Dolphin Sinks Boat in Sarasota Bay
Houseboats and live-aboard yachts used to dot Sarasota’s bay front, an interesting mix of the very wealthy and the working poor, sometimes alcoholic-independent-usually-hippie who lived cheaply in a leaky tub that barely floats. The yachts came and went. The houseboats stayed. The worst of the wrecks have been removed from the bay front since Sarasota started enforcing regulations.
One of the older fishermen (dubbed the “Old Salt”), unlike the other owners of broken down barges, owned a fancy dinghy that he used to row to the pier’s bar at 8 am each morning. But on one particular morning, his routine was suddenly interrupted.
It was a beautiful morning. The dolphin were chasing bait fish through the bay, changing direction the instant they did, and leaping in graceful arches through the air in an effort to close the gap between them.
One of the dolphin leaped high in the air, still chasing the bait fish, and landed, with a loud smack, in the Old Salt’s dinghy. While the folks on the yachts watched, Old Salt tried to roll/pull/push the fish out.
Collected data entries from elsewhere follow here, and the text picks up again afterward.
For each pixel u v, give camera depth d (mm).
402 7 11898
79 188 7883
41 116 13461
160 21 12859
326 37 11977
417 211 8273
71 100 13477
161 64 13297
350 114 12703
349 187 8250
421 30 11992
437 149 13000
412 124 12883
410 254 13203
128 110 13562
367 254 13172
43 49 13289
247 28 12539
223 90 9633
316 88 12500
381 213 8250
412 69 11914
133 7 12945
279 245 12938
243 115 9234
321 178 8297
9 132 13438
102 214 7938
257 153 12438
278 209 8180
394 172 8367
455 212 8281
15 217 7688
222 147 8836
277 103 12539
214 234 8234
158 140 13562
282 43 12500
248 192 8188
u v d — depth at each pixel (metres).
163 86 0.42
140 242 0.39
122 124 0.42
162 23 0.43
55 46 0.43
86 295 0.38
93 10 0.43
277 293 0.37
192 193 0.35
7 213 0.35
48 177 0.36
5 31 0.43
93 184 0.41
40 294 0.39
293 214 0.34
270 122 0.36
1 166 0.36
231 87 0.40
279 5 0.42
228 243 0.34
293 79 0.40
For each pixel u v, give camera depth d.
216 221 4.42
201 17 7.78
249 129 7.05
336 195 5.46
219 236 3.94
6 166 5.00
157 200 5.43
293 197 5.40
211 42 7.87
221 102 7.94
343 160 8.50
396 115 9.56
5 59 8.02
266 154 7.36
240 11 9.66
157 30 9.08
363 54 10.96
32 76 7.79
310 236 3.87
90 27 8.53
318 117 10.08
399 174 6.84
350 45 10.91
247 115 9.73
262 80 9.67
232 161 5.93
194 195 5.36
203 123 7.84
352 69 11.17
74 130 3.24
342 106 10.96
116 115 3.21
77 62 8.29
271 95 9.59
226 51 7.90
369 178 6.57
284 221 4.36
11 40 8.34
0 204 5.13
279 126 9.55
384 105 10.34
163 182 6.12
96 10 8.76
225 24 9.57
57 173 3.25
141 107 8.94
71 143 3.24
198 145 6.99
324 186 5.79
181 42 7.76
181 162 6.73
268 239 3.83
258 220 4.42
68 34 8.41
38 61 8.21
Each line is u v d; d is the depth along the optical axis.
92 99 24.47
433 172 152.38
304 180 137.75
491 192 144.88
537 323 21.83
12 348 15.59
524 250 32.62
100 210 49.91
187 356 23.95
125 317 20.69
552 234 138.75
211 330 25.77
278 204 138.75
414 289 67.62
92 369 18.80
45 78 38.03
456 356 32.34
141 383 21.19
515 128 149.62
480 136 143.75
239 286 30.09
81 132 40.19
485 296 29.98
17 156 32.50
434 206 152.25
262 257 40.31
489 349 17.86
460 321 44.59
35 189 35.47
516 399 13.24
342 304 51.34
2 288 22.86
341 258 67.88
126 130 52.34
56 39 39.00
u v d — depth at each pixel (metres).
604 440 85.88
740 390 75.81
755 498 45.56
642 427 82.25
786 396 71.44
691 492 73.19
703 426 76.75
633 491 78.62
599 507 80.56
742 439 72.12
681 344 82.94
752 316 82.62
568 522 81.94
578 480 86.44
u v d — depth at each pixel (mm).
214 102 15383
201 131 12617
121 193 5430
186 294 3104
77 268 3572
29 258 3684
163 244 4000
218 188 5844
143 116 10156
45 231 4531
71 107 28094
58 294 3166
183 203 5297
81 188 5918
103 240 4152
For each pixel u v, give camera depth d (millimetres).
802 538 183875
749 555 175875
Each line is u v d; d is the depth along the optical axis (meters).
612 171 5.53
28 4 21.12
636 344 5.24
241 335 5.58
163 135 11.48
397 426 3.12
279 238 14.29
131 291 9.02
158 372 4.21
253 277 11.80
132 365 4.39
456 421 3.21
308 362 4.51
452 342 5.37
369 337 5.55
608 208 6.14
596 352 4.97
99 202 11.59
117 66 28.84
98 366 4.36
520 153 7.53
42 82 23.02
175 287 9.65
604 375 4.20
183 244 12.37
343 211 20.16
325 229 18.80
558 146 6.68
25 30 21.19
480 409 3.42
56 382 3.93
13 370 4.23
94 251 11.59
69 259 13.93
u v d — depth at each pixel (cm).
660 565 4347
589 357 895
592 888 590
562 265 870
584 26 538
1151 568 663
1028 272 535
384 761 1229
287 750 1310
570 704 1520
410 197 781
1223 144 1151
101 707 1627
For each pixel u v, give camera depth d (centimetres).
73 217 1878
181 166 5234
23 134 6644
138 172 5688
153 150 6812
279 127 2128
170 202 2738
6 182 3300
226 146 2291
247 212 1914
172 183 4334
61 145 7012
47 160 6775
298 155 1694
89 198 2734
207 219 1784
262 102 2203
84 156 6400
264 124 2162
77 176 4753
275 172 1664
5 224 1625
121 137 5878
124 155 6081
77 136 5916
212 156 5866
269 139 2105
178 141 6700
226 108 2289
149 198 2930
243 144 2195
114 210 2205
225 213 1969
Unfortunately, dolphin are very large and, while not particularly slippery, they’re smooth and bulky and hey, when you have a dolphin in your boat, you know you have a challenge on your hands. One of the men on one of the yachts finally rowed over in his matching rowboat to see what he if he could help.
The fish, of course, didn’t budge, so it was decided that Old Salt would have to sink his dinghy. He transferred his gear to the rowboat, pulled the plug on his dinghy, and climbed into his neighbor’s rowboat.
As the boat quickly took on water, the dolphin swam off without a backward glance, seemingly unaware of the precarious position it had just escaped. Droplets glistened and shone like diamonds as the fish swam away.
The two men in the rowboat watched the dinghy, now well underwater, slowly sink out of sight.
The yacht owner started to row toward Old Salt’s tug, but he shook his head and pointed to the pier, in the direction of his favorite bar. The yacht owner shrugged, pulled the rowboat around, and headed for the dock.
I guess the moral of the story is that dolphin and yacht owners don’t give a boatload of water about an Old Salt’s assets.